- [Aufgaben]
1. Beantworten Sie anhand des Textes zur Västlänken folgende Fragen:
(a) An welchem Datum stellte Trafikverket die neuen Zahlen auf einer Pressekonferenz vor?
(b) Um welchen Betrag wird das Projekt teurer?
(c) Die Entwicklung welcher Region soll die Västlänken fördern?
2. Zitieren Sie aus dem Text zur Västlänken wörtlich die Stelle von „Fotos NCC/Trafikverket/Tomorrow AB“ bis einschließlich „2032 gerechnet werden.“.

- [Textauszug]
Schweden: Västlänken verzögert sich auf 2029-2032


Fotos NCC/Trafikverket/Tomorrow AB Kanozi, Trafikverket.
8 Mrd. SEK teurer und bis zu sechs Jahre später. Dies waren die Zahlen, die die schwedische Verkehrsbehörde Trafikverket am 31.08.2023 auf einer Pressekonferenz zu Göteborgs im Bau befindlicher neuer Stadtdurchfahrt Västlänken präsentierte. Mit der vollständige Fertigstellung kann im Jahr 2032 gerechnet werden.
Västlänken ist eines der größten und komplexesten Infrastrukturprojekte in Nordeuropa. Die Västlänken wird zur Erhöhung der notwendigen Kapazität des gesamten Eisenbahnsystems beitragen. Sie ist eine wichtige Voraussetzung für die Entwicklung des Schienenverkehrs zum Nutzen der Bürger, der Unternehmen und der regionalen Entwicklung in Westschweden.

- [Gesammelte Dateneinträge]
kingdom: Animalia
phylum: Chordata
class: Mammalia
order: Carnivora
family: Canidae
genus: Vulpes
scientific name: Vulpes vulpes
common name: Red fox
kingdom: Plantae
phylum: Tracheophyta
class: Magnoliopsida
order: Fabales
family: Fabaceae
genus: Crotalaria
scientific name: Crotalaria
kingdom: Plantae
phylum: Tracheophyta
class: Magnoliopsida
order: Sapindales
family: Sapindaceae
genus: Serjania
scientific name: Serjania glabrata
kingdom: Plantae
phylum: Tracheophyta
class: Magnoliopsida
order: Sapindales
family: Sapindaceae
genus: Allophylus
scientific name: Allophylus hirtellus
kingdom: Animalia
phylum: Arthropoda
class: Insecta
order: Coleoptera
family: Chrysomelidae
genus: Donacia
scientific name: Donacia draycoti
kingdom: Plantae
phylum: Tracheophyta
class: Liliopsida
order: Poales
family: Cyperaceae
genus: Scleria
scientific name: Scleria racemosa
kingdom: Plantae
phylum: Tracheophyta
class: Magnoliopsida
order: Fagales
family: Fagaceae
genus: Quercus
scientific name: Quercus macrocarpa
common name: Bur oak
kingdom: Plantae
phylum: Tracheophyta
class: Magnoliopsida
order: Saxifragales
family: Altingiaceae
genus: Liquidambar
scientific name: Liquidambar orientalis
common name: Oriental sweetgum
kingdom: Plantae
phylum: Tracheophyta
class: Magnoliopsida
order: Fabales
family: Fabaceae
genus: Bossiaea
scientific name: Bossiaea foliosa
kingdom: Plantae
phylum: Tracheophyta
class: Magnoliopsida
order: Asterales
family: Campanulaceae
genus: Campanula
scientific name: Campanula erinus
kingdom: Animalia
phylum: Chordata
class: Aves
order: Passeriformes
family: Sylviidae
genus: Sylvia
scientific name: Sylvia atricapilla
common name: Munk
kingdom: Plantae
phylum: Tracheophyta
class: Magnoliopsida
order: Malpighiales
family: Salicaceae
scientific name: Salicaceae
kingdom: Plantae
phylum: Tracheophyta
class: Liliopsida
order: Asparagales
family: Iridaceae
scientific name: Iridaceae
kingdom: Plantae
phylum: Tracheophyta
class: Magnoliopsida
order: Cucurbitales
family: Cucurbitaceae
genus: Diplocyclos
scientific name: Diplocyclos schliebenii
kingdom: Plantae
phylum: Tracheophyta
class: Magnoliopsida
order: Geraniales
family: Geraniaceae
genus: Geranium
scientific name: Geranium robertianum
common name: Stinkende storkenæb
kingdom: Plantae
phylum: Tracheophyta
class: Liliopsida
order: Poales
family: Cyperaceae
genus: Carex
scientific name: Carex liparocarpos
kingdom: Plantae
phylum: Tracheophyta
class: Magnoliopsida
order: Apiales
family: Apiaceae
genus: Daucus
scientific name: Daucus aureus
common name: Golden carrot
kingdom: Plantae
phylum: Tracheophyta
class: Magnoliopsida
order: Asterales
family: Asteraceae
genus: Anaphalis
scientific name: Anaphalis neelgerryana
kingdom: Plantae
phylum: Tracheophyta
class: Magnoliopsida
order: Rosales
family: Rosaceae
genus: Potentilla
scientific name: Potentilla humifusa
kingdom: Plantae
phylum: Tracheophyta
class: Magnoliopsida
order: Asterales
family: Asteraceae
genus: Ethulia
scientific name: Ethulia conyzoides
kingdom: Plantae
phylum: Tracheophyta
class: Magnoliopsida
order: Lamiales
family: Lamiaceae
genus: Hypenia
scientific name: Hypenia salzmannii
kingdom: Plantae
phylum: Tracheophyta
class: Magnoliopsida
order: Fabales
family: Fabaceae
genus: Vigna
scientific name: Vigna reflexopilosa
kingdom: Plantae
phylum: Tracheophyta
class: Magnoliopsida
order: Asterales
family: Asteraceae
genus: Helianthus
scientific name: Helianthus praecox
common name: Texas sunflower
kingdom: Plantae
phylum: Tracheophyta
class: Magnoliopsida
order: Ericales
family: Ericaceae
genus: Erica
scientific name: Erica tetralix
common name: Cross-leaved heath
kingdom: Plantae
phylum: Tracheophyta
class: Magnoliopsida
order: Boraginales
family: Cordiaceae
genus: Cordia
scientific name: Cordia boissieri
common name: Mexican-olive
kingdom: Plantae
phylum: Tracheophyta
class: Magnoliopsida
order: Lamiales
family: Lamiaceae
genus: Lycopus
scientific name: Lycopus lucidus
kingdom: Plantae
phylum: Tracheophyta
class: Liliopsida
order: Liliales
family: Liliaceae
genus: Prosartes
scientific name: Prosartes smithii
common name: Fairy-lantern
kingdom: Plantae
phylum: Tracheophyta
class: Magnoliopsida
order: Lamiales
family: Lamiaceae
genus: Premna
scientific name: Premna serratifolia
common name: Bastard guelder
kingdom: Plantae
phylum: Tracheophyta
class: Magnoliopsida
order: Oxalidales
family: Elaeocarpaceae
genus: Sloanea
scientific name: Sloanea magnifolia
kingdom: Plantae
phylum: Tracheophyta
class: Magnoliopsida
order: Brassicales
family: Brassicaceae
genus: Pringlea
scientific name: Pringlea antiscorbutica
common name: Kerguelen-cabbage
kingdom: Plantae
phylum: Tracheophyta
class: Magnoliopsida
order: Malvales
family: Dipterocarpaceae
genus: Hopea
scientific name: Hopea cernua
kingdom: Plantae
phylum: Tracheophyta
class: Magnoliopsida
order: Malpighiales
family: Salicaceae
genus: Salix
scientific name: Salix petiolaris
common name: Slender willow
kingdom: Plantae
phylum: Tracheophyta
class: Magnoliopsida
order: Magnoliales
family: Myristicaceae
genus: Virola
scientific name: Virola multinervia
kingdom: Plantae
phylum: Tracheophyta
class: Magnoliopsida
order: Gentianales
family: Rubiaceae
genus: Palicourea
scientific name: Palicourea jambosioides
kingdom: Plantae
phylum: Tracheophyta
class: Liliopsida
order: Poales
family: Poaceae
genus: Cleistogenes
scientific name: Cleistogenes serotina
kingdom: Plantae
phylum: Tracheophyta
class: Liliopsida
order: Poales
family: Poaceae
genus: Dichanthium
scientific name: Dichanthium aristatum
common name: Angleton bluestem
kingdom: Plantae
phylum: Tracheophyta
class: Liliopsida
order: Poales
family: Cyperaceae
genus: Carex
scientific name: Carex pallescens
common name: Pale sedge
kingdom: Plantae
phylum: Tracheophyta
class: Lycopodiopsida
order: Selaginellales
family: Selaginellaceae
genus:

- [Lösungen zu Aufgaben]
1.
(a) Am 31.08.2023
(b) Um 8 Mrd. SEK
(c) Westschweden

2.
Fotos NCC/Trafikverket/Tomorrow AB Kanozi, Trafikverket.
8 Mrd. SEK teurer und bis zu sechs Jahre später. Dies waren die Zahlen, die die schwedische Verkehrsbehörde Trafikverket am 31.08.2023 auf einer Pressekonferenz zu Göteborgs im Bau befindlicher neuer Stadtdurchfahrt Västlänken präsentierte. Mit der vollständige Fertigstellung kann im Jahr 2032 gerechnet werden.